Risk management in a changing climate

3 min read 12 April 2018

After a tough 2017, building resilience in corporate property insurance remains a burning issue. Hans Schollenberger discusses.

The fires that ravaged Knysna and the surrounding areas in June 2017, followed by heavy floods that wreaked havoc in Durban in October, highlight insurance exposures in the face of climate change. Emerald, Santam’s corporate property underwriter (in partnership with global partners and reinsurers) paid claims in excess of R2 billion in South Africa – the largest annual claims figure to date. As climate change continues to raise global temperatures, more severe and unpredictable weather events are likely to have a significant impact on property insurance.

The effect of catastrophes on premiums

From an underwriting perspective, historical data used in catastrophe models is proving less relevant, making pricing a challenge. Softer rates have allowed corporates to transfer risk to insurers, with downstream effects on reinsurers, who have borne the brunt of catastrophic events.

While corporate property has seen a growing premium pool of 6% to 8% in terms of inflation related adjustments, this has not translated into rate increases. In the face of the catastrophic events, the premium pool is insufficient to manage on-the-ground exposure. This situation has been made worse by tepid economic growth, resulting in fewer rands to spend on risk management, which means a reduced ability to take proactive prevention measures.

Global reinsurers’ prices in loss-affected reinsurance accounts could increase significantly and also affect sectors such as food and warehousing. So far, the South African market has been able to purchase catastrophe reinsurance, albeit at significantly increased terms, resulting in increased costs for local insurers. As a result, we expect premium increases for high-exposure accounts.

Proactive risk management

As climate change progresses and its effects become increasingly clear in the form of extreme weather events, insurers will be called upon to respond to increasing numbers of property claims. This is resulting in the industry reassessing its risk appetite and risk models to accommodate the additional risks. In order to build resilience into their service offering, insurers need to be more proactive in how they mitigate risk, in collaboration with brokers and clients, as well as intermediaries, engineers, city planners and municipal administrators.

Both insurers and intermediaries should be in a position to assist with the mitigation of corporate property risks with the aim of ensuring that proactive risk management is specific and relevant to both the industry sector insured and the actual risks. Ideally, it needs to happen at the planning stage.

While reinsurers and insurers can model exposure, the actual risk presented is largely influenced by engineering decisions made by the corporate entity. These could range from providing an on-site source of firefighting capability to the application of an earthquake resistant design and constructing within a 50-year flood zone. Such risk engineering is closely aligned with life safety considerations as the use of substandard materials or methods of construction has risk and loss implications that are only evident years later, at which stage retrofitting buildings is substantially more expensive.

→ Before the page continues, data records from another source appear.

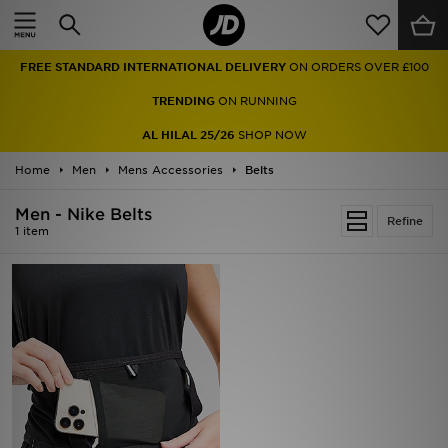
Home
FREE STANDARD INTERNATIONAL DELIVERY
ON ORDERS OVER £100
Sale
TRENDING
ON RUNNING
Latest
AL HILAL 25/26
SHOP NOW
Home
Men
Men
Mens Accessories
Belts
Men - Nike Belts
Women
Refine
1 item
Kids'
Accessories
Brands
Collections
Football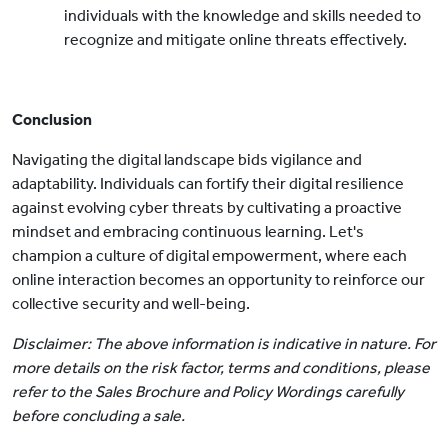
individuals with the knowledge and skills needed to
recognize and mitigate online threats effectively.
Conclusion
Navigating the digital landscape bids vigilance and
adaptability. Individuals can fortify their digital resilience
against evolving cyber threats by cultivating a proactive
mindset and embracing continuous learning. Let's
champion a culture of digital empowerment, where each
online interaction becomes an opportunity to reinforce our
collective security and well-being.
Disclaimer: The above information is indicative in nature. For
more details on the risk factor, terms and conditions, please
refer to the Sales Brochure and Policy Wordings carefully
before concluding a sale.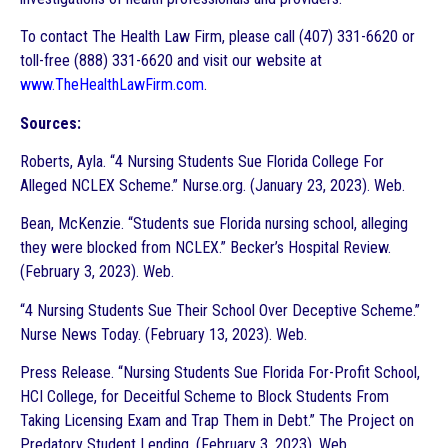
To contact The Health Law Firm, please call (407) 331-6620 or
toll-free (888) 331-6620 and visit our website at
www.TheHealthLawFirm.com
.
Sources:
Roberts, Ayla. “4 Nursing Students Sue Florida College For
Alleged NCLEX Scheme.” Nurse.org. (January 23, 2023). Web.
Bean, McKenzie. “Students sue Florida nursing school, alleging
they were blocked from NCLEX.” Becker’s Hospital Review.
(February 3, 2023). Web.
“4 Nursing Students Sue Their School Over Deceptive Scheme.”
Nurse News Today. (February 13, 2023). Web.
Press Release. “Nursing Students Sue Florida For-Profit School,
HCI College, for Deceitful Scheme to Block Students From
Taking Licensing Exam and Trap Them in Debt.” The Project on
Predatory Student Lending. (February 3, 2023). Web.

Investing in strategic partnerships

Insurers have begun to respond to climate change in a number of ways. Santam’s work with provincial and district municipalities is beginning to help mitigate on-the-ground insurable risks to ensure sufficient disaster management capabilities in vulnerable areas.

These contributions have included the supplying of local fire stations with equipment such as fire hoses and protective gear. Other measures include improving flood defences, contributing towards better building plan approval processes and updating GIS flood risk mapping (according to updated disaster risk models from climate scientists).

Given that risk management is significantly influenced by the resourcing at municipal level, Santam has spearheaded the Santam Partnership for Risk and Resilience (P4RR) programme, a national collaboration with the Department of Cooperative Governance and the South African Local Government Association, which focuses on 10 vulnerable district municipalities and 53 local municipalities. Over the next five years, the expansion of the P4RR programme stands to benefit more than five million people.

Santam is also partnering with communities to proactively manage risk in response to lessons learned from recent disasters. Following the recent floods in the eThekwini Metro, for example, clients took it upon themselves to assist with clearing stormwater drains and protecting the drains from collapse in industrial areas. These actions all contribute to the sustainable management of risk, allowing insurers to efficiently put businesses back in the position they were before disaster struck.